It's this love that is the constant through the confusing stages of life. So hang in there, lovely girl. Take naps with the kids when you can. Be kind to yourself because you are a brilliant mom and just exactly made to order for your little brood. Laugh out loud. Dance. Allow yourself to be human. Motherhood will drive you to your knees, to tears, and to the heights of testimony. It's all part of of an amazing journey. 

Blessings on you from a survivor!

Which then brought me to my time in Wales, away from hugs and kisses and relegated to Skype, email, Facebook, and the occasional letter.  There's nothing quite like a handwritten letter, but I digress...

Our oldest son, Billy. found himself in London recently and generously planned an extra day to visit his mom.  That's me smiling in the top photo.  "I've got a car," he emailed.  "Looks to be about 2 hours from London as the crow flies.  How far is it?"
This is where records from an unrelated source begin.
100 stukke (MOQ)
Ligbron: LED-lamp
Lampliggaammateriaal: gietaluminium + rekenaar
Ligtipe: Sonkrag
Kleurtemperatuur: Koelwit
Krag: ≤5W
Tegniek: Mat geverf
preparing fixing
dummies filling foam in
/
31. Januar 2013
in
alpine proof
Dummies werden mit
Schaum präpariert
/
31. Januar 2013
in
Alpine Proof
Well, for one we have rooks in Wales.  They are noisy but had little if anything to do with road design.  The north/south roads were made by the Romans when they invaded Briton years ago.  They have multi-lanes and are fast.  Unfortunately the east/west roads were made by the early Druids, who were either following cattle or sheep, or were so deep in their own thoughts that they went round in the most imaginative curvilinear paths that it is nearly a seven hour drive from London to Aberystwyth, longer if you stop for a picture or a break.
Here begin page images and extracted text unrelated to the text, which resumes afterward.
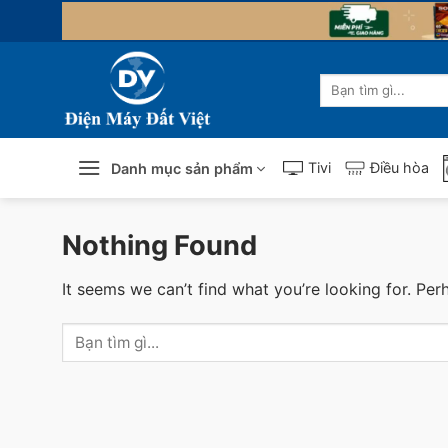
Skip
to
content
Tìm
kiếm:
Tivi
Điều hòa
Danh mục sản phẩm
Nothing Found
It seems we can’t find what you’re looking for. Per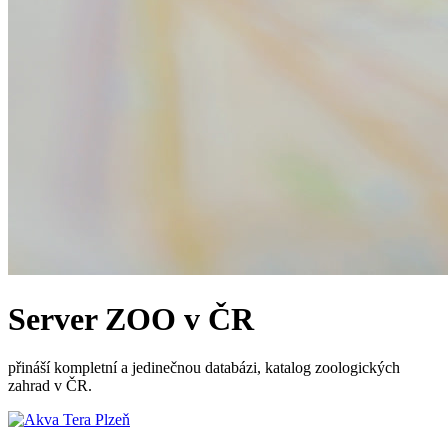
Server ZOO v ČR
přináší kompletní a jedinečnou databázi, katalog zoologických
zahrad v ČR.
After some checking, I found that there is a "fast" train from London to Birmingham that takes only an hour and another that travels from Birmingham to Aberystwyth that takes only three... so that's four hours each way.  (I didn't know that Euston Station was an hour away from his London based hotel. 


Billy's a good sport, a very good sport.  At 18 months old he gathered toys for the other children in nursery and passed them out.  He grew to be a great big brother... we talk a lot about his big-brotherhood over holiday tables... I now understand much better what all the upstairs noise was after I so lovingly and tenderly put them all to bed and collapsed in a wilted heap on the living room sofa near my husband.  In my case there was an 8:1 ratio for the bulk of our daylight hours.

But back to my post, these are not photoshopped pictures.  They are real.  Billy came to Aberystwyth in spite of the inconvenience and added travel time to his already busy schedule. We shared castle ruins, college campus, St. Michael's cathedral, Old College, a double ice-cream to celebrate his birthday that had just passed and the occasional sit-down to just talk.  We walked the Prom and viewed the Irish Sea from the end of the Royal Pier.  We ate at Wetherspoon's where he ate Dragon sagsage, visited the Ceredigion Museum, and, of course, stopped at the Sweetie's shop to send home British treats for the grands.

I guess what I'm saying is that there are joys and challenges that are part of each stage of motherhood.  Would I trade the downs if it meant I'd miss the ups?  Never.  How would I come to recognize the sweetness?   Would I trade the plethora of reasons that created sleepless nights?  No, because they brought me to my knees and taught me faith.  Families come in all shapes and sizes, each with an assortment of personalities, challenges, and enough"growing experiences" to fit all comers.  I love my family with all its good and not so good.  Why?  Because they are mine.

Thank you, son.  Your visit was just the best.